▶ [Assignment]
Retype, exactly as they appear below, the lines between the line holding "text [150, 150, 1125, 234]" and the line holding "Rendered at 1275 by 1650 pixels.", both ends included.

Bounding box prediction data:
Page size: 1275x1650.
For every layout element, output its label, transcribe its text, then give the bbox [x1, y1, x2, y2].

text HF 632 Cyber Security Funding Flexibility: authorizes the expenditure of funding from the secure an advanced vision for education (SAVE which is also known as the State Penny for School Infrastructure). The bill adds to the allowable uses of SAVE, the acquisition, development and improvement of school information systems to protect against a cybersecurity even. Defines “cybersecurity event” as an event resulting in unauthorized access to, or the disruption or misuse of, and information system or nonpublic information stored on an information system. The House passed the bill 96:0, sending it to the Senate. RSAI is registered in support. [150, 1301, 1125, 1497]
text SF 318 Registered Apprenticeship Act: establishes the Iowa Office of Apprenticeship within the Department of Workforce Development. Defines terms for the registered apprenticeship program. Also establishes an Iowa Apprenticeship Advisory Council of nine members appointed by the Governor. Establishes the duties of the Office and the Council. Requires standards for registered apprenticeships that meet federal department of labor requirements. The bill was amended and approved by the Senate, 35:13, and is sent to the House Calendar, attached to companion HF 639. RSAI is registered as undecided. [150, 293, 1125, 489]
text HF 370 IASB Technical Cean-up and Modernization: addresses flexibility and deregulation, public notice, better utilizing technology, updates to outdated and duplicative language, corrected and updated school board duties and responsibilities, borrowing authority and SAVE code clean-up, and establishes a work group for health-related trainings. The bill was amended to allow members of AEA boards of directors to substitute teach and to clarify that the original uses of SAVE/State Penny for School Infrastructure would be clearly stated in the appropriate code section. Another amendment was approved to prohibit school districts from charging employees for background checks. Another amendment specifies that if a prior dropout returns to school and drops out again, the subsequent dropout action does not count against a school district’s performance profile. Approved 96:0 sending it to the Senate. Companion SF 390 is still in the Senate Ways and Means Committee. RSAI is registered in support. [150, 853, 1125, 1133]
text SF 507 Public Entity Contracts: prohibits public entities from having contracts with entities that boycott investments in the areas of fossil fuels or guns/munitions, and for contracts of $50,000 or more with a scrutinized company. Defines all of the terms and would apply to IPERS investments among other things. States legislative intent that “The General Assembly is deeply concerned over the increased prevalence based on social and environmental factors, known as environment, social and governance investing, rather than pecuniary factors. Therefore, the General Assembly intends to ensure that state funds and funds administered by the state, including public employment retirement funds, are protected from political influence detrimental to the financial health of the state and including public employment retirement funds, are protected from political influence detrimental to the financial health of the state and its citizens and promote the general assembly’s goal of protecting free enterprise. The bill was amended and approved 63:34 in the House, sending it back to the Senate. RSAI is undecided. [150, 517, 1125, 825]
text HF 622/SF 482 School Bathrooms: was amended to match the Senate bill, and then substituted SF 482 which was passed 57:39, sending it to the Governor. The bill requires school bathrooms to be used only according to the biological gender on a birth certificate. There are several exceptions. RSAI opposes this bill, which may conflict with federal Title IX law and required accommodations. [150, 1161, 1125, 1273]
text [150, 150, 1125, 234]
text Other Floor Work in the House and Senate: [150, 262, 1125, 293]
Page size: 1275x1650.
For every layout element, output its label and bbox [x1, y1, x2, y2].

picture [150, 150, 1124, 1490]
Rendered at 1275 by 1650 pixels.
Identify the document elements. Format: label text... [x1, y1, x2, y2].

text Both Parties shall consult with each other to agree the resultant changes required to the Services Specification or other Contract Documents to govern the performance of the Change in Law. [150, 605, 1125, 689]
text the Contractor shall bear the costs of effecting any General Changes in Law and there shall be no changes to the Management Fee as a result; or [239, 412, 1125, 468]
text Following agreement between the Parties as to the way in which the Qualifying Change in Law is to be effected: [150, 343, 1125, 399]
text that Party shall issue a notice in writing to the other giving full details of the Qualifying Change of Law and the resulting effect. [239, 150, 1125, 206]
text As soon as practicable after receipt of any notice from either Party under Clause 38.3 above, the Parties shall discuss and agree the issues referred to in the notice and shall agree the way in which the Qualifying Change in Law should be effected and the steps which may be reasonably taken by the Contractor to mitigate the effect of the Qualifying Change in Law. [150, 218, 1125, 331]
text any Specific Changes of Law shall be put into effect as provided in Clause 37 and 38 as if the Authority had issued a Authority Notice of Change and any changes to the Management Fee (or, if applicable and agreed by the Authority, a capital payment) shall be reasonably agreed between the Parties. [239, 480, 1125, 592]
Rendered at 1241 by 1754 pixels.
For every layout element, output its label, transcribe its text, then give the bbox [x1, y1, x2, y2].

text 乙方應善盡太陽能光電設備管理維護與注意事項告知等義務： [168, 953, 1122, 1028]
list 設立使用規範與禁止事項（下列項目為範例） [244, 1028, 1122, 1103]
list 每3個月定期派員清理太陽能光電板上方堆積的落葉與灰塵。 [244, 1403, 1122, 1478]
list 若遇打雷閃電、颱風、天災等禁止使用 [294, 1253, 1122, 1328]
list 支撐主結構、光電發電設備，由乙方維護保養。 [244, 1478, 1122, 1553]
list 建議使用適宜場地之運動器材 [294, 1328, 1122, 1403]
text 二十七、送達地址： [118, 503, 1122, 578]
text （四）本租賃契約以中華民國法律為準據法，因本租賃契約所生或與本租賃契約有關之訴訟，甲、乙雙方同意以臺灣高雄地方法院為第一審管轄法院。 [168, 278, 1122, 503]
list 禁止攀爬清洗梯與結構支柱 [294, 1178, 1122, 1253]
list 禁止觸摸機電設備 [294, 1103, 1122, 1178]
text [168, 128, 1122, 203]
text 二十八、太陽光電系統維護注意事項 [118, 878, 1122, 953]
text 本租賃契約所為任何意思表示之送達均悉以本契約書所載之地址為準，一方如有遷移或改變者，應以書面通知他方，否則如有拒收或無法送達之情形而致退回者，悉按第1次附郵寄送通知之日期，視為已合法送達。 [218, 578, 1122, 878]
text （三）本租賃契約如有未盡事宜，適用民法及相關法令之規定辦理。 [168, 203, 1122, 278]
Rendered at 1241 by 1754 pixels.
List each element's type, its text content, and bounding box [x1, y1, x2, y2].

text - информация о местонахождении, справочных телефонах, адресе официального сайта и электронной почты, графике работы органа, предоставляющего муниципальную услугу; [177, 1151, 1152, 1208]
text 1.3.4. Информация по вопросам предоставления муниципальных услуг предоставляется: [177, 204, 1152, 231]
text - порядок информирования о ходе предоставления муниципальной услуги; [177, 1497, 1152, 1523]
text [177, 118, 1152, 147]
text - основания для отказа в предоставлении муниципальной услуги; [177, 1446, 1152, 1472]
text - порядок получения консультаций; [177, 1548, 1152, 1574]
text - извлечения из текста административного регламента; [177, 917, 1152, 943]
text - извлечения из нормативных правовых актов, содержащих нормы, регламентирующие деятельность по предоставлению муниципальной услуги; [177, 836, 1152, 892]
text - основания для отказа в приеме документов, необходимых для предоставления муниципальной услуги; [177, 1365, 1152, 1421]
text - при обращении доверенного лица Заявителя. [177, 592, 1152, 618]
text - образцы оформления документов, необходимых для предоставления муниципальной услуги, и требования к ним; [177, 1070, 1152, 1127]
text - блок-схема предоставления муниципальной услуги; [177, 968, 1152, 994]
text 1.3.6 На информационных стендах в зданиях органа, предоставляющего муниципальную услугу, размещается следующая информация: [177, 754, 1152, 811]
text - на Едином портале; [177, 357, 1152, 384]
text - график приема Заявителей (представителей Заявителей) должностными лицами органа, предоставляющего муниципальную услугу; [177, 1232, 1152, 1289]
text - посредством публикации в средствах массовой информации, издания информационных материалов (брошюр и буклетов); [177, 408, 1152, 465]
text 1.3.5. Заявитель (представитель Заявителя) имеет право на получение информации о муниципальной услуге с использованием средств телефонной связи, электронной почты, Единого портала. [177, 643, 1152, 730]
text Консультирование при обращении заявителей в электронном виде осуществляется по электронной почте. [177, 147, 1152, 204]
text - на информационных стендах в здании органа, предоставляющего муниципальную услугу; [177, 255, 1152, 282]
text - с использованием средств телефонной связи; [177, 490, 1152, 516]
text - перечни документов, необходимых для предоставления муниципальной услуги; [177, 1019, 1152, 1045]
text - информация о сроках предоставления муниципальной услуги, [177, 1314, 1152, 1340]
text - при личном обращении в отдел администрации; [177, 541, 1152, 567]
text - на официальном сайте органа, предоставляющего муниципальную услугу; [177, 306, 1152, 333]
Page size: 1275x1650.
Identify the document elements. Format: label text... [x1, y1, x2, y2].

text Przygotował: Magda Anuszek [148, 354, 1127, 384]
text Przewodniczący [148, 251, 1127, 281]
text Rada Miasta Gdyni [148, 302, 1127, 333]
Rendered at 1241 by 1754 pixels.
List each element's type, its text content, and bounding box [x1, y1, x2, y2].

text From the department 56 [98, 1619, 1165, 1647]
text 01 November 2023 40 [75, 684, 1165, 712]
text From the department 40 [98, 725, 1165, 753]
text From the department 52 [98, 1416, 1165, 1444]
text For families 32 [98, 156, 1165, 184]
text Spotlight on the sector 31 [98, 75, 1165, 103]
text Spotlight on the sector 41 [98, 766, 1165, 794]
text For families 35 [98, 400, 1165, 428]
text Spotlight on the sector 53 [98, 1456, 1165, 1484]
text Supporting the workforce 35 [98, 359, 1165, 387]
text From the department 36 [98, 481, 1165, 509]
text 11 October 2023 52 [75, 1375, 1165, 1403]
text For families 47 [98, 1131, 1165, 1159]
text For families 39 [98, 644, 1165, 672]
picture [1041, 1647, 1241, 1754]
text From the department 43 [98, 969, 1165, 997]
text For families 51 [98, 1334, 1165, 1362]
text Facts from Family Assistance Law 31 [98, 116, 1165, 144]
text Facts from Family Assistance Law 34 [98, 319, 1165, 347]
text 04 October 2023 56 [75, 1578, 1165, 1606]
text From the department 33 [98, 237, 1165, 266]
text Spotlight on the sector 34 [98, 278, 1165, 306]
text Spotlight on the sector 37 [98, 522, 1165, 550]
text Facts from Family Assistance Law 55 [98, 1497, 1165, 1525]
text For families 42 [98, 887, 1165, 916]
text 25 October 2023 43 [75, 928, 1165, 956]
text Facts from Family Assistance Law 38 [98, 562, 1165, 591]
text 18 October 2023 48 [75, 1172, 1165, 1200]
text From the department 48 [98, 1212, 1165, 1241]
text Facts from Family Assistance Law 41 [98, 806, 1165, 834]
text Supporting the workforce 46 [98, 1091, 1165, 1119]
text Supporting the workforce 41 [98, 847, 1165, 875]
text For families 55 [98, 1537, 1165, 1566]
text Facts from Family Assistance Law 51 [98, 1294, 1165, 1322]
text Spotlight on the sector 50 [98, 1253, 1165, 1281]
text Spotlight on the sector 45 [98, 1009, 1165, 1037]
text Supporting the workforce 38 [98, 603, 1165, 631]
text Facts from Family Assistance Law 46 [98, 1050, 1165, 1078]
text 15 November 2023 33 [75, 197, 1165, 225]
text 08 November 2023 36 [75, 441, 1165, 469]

▶ [Your solution]
text [150, 150, 1125, 234]
text Other Floor Work in the House and Senate: [150, 262, 1125, 293]
Page size: 1275x1650.
For every layout element, output its label and bbox [x1, y1, x2, y2].

picture [150, 150, 1124, 1490]
Rendered at 1275 by 1650 pixels.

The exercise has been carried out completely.